November 25, 2011
By Jacob Combs
Hi P8TTers–I hope your Thanksgivings were restful and filled with family. Earlier this week, there was an update in a lawsuit filed by the Servicemembers Legal Defense Network (SLDN) in October called McLaughlin v. Panetta, and I thought I’d write a little about the development and why it’s so important.
SLDN, you’ll remember, was one of the organizations that pushed hardest for repeal of Don’t Ask, Don’t Tell. Now that DADT is dead and gays and lesbians can serve openly in the U.S. Armed Forces, SLDN filed a follow-up lawsuit in a federal court in Boston on behalf of eight plaintiffs who are legally married, but prohibited by DOMA from obtaining many of the benefits that heterosexual military couples enjoy, including on-base housing, health care, survivor benefits, and burial rights at national cemeteries.
On Monday, SLDN filed a brief for summary judgment in the case, arguing that DOMA’s prohibition on spousal rights for same-sex military couples violates both the Due Process clause of the Fifth Amendment and the limitations of congressional authority laid out in the Tenth Amendment. In filing for summary judgment (which is when a court decides a case without hearing a full trial), SLDN argues that the U.S. government has made no objection to the facts laid out in the case, and thus it can be decided without further hearings. None of the government defendants–Attorney General Eric Holder, Defense Secretary Leon Panetta and Veterans Affairs Secretary Eric Shinseki–have filed any defense in the case. BLAG, the Bipartisan Legal Advisory Group (which voted on party lines to defend DOMA in court after the Obama Administration declared the law unconstitutional and declined to continue defending it in February), filed a brief earlier this November informing the court that it would seek to intervene in the case if the official defendants do not defend DOMA.
In a delicious turn of events, many of the arguments SLDN uses in its brief are borrowed in part from politicians who supported DADT and argued to continue the discriminatory policy when it was repealed late last year. As SLDN’s brief puts it:
Any claim that DOMA, as applied to military spousal benefits, survives rational basis review is strained because paying unequal benefits to service members runs directly counter to the military values of uniformity, fairness and unit cohesion. While there was once a debate as to whether gay and lesbian service members should be allowed to serve openly in the armed forces — just as there were similar debates regarding integrating the military by race and then by gender — there never has been any debate as to whether similarly situated service members who do the same work deserve the same benefits.
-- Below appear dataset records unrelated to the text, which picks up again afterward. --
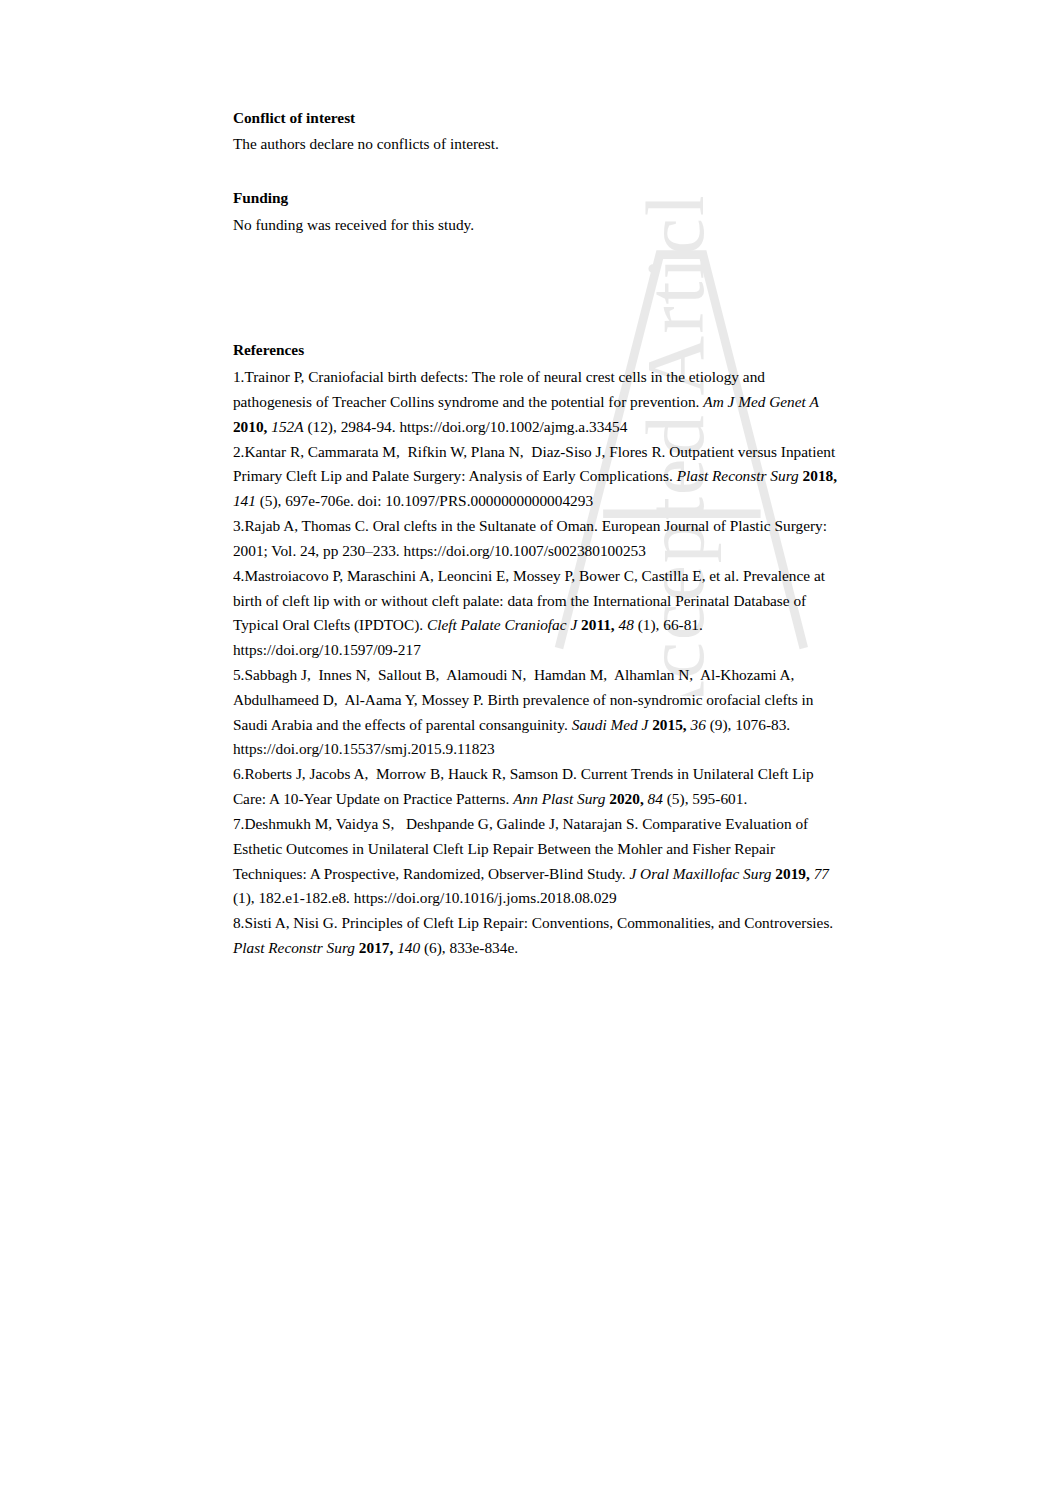Accepted Article
Conflict of interest
The authors declare no conflicts of interest.
Funding
No funding was received for this study.
References
1.Trainor P, Craniofacial birth defects: The role of neural crest cells in the etiology and pathogenesis of Treacher Collins syndrome and the potential for prevention. Am J Med Genet A 2010, 152A (12), 2984-94. https://doi.org/10.1002/ajmg.a.33454
2.Kantar R, Cammarata M, Rifkin W, Plana N, Diaz-Siso J, Flores R. Outpatient versus Inpatient Primary Cleft Lip and Palate Surgery: Analysis of Early Complications. Plast Reconstr Surg 2018, 141 (5), 697e-706e. doi: 10.1097/PRS.0000000000004293
3.Rajab A, Thomas C. Oral clefts in the Sultanate of Oman. European Journal of Plastic Surgery: 2001; Vol. 24, pp 230–233. https://doi.org/10.1007/s002380100253
4.Mastroiacovo P, Maraschini A, Leoncini E, Mossey P, Bower C, Castilla E, et al. Prevalence at birth of cleft lip with or without cleft palate: data from the International Perinatal Database of Typical Oral Clefts (IPDTOC). Cleft Palate Craniofac J 2011, 48 (1), 66-81. https://doi.org/10.1597/09-217
5.Sabbagh J, Innes N, Sallout B, Alamoudi N, Hamdan M, Alhamlan N, Al-Khozami A, Abdulhameed D, Al-Aama Y, Mossey P. Birth prevalence of non-syndromic orofacial clefts in Saudi Arabia and the effects of parental consanguinity. Saudi Med J 2015, 36 (9), 1076-83. https://doi.org/10.15537/smj.2015.9.11823
6.Roberts J, Jacobs A, Morrow B, Hauck R, Samson D. Current Trends in Unilateral Cleft Lip Care: A 10-Year Update on Practice Patterns. Ann Plast Surg 2020, 84 (5), 595-601.
7.Deshmukh M, Vaidya S, Deshpande G, Galinde J, Natarajan S. Comparative Evaluation of Esthetic Outcomes in Unilateral Cleft Lip Repair Between the Mohler and Fisher Repair Techniques: A Prospective, Randomized, Observer-Blind Study. J Oral Maxillofac Surg 2019, 77 (1), 182.e1-182.e8. https://doi.org/10.1016/j.joms.2018.08.029
8.Sisti A, Nisi G. Principles of Cleft Lip Repair: Conventions, Commonalities, and Controversies. Plast Reconstr Surg 2017, 140 (6), 833e-834e.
Although it has taken us almost a year to get here, this lawsuit shows just how important repealing DADT was. In fact, many in our community (myself included) saw DADT repeal as the first domino to fall in achieving full federal equality. It is clearly unconstitutional and discriminatory for our nation’s military, an institution based on the values of fairness and equality, to treat lawfully married same-sex couples differently from their opposite-sex counterparts.
To put it simply, DOMA is hanging by a thread: it cannot and has not withstood constitutional scrutiny in a court of law. SLDN’s lawsuit may not be the one that ends up striking down DOMA for good–last year’s companion cases Gill v. OPM and Massachusetts v. HHS, in which Judge Joseph Tauro, a Nixon appointee, struck down the law as unconstitutional, are already in the U.S. Court of Appeals for the First Circuit, and will likely make it to the Supreme Court before SLDN’s suit. (Incidentally, the SLDN lawsuit was originally assigned to Judge Tauro, but later reassigned to a different judge.)
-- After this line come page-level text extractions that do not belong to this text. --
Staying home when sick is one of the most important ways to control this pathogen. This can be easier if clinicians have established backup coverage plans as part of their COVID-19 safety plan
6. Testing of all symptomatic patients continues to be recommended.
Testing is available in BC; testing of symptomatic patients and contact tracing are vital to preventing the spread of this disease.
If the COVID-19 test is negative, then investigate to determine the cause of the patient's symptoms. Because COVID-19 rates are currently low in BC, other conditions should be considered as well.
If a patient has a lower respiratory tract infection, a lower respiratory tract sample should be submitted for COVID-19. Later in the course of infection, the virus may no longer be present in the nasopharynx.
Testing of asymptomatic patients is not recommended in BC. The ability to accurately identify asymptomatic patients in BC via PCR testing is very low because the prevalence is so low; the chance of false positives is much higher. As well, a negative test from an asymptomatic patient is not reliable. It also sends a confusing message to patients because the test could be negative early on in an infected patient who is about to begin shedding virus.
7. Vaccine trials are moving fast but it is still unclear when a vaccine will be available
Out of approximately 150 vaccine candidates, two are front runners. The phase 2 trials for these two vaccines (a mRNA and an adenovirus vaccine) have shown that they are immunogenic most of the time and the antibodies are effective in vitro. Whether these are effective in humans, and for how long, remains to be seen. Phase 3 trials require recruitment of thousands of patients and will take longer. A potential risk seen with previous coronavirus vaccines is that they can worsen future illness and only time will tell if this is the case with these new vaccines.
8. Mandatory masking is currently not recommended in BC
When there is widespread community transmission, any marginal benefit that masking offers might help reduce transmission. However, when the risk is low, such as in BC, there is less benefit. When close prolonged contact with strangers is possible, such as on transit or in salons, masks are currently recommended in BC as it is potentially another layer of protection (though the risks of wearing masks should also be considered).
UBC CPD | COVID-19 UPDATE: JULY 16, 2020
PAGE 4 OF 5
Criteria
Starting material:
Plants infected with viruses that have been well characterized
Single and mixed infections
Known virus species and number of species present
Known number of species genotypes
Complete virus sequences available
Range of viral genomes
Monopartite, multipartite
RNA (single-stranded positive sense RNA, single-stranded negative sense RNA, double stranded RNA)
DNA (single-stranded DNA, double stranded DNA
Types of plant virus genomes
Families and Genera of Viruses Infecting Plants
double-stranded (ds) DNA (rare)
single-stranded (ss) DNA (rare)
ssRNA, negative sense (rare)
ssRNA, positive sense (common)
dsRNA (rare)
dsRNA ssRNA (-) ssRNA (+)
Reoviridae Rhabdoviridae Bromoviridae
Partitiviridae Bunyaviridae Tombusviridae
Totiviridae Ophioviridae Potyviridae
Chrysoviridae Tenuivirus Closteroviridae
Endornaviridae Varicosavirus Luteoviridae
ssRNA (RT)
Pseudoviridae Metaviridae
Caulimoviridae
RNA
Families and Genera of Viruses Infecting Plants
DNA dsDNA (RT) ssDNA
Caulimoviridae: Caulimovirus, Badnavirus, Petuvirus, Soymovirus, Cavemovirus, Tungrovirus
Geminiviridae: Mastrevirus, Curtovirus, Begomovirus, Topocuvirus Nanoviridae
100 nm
As I sat on the porch yesterday waiting while the turkey cooked and writing this post, I was struck by an opinion piece brought to us by Sagesse in Quick Hits. Written by Jim Toevs, the piece points out that the repeal of DADT is something for every member of the LGBT community to be thankful for this year. I couldn’t agree more. SLDN’s lawsuit shows just how important it is to strive for equality in all aspects–whether it be in terms of marriage, military service or even employment. Our victories are not isolated, but rather build upon each other, and each step we take moves us closer to a country where we can be thankful that we enjoy the rights all citizens deserve.